Hello,
I have 2 CentOS 5.4 servers running OpenLDAP 2.4.20 installed from Buchan Milne's repository (openldap2.4- servers-2.4.20-1.el5).
The first server is a Sync Provider. The second is a consumer with 'starttls=critical'.
I have no problem after 'yum update' of the master (openldap2.4-servers-2.4.22-1.el5 is installed and replication is OK).
But after 'yum update' of the slave, syncrepl won't work anymore because of TLS failures.
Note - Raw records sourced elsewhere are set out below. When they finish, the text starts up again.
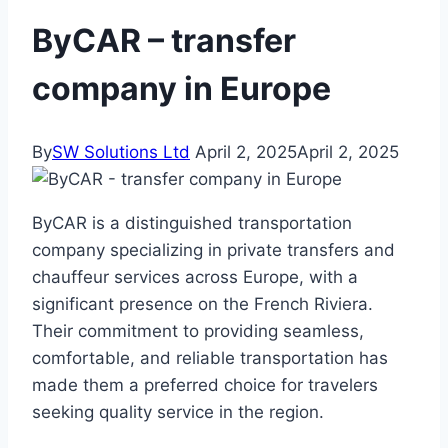
ByCAR – transfer
company in Europe
By
SW Solutions Ltd
April 2, 2025
April 2, 2025
ByCAR is a distinguished transportation
company specializing in private transfers and
chauffeur services across Europe, with a
significant presence on the French Riviera.
Their commitment to providing seamless,
comfortable, and reliable transportation has
made them a preferred choice for travelers
seeking quality service in the region.​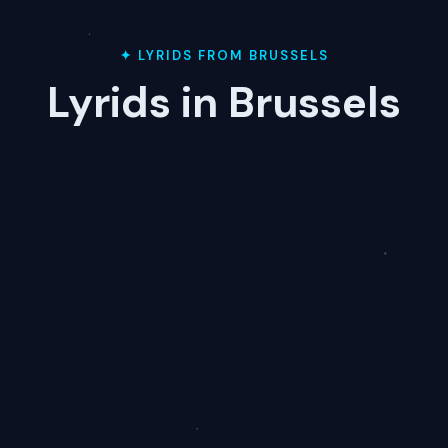
✦ LYRIDS FROM BRUSSELS
Lyrids in Brussels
Here are the logs on the master : Oct 20 16:51:15 vcos-castor slapd2.4[20097]: @(#) $OpenLDAP: slapd 2.4.22 (Apr 27 2010 12:04:27) $ bgmilne@centos5-32.ranger.dnsalias.com:/home/bgmilne/rpm/BUILD/ openldap-2.4.22/servers/slapd Oct 20 16:51:15 vcos-castor slapd2.4[20098]: slapd starting Oct 20 16:51:46 vcos-castor slapd2.4[20098]: conn=1000 fd=16 ACCEPT from IP=IP.OF.THE.SLAVE:46212 (IP=0.0.0.0:389) Oct 20 16:51:46 vcos-castor slapd2.4[20098]: conn=1000 op=0 EXT oid=1.3.6.1.4.1.1466.20037 Oct 20 16:51:46 vcos-castor slapd2.4[20098]: conn=1000 op=0 STARTTLS Oct 20 16:51:46 vcos-castor slapd2.4[20098]: conn=1000 op=0 RESULT oid= err=0 text= Oct 20 16:51:46 vcos-castor slapd2.4[20098]: conn=1000 fd=16 closed (TLS negotiation failure)
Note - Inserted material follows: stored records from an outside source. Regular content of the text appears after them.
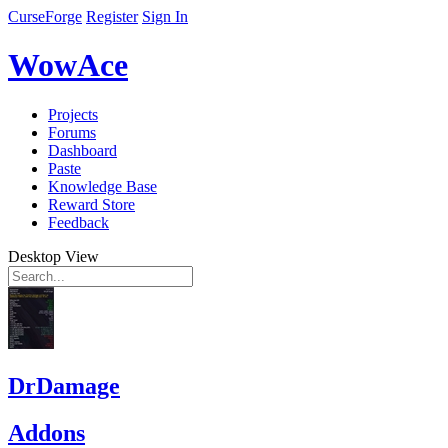
CurseForge
Register
Sign In
WowAce
Projects
Forums
Dashboard
Paste
Knowledge Base
Reward Store
Feedback
Desktop View
DrDamage
Addons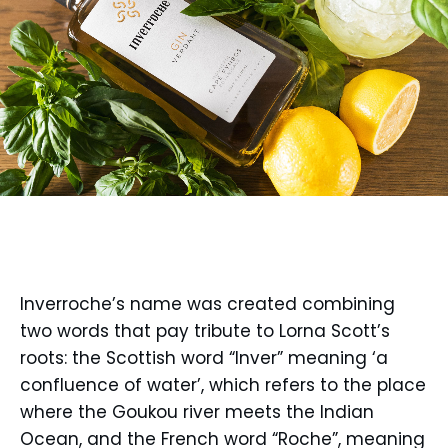
Inverroche’s name was created combining
two words that pay tribute to Lorna Scott’s
roots: the Scottish word “Inver” meaning ‘a
confluence of water’, which refers to the place
where the Goukou river meets the Indian
Ocean, and the French word “Roche”, meaning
Here are the logs on the slave : Oct 20 16:51:45 vcos-pollux slapd2.4[1808]: @(#) $OpenLDAP: slapd 2.4.22 (Apr 27 2010 12:04:27) $ bgmilne@centos5-32.ranger.dnsalias.com:/home/bgmilne/rpm/BUILD/ openldap-2.4.22/servers/slapd Oct 20 16:51:45 vcos-pollux slapd2.4[1809]: slapd starting Oct 20 16:51:45 vcos-pollux slapd2.4[1809]: slap_client_connect: URI=ldap://NAME_OF_THE_MASTER Error, ldap_start_tls failed (-11) Oct 20 16:51:45 vcos-pollux slapd2.4[1809]: do_syncrepl: rid=000 rc -11 retrying (4 retries left)
ldapsearch from the slave can do TLS : $ ldapsearch -ZZ -x -h NAME_OF_THE_MASTER This is ldapsearch from openldap-clients-2.3.43-12.el5_5.2 as packaged by CentOS
Any ideas on how to troubleshoot the problem?
Regards, Thierry
PS : as a side note both servers are Xen VMs running on CentOS hosts.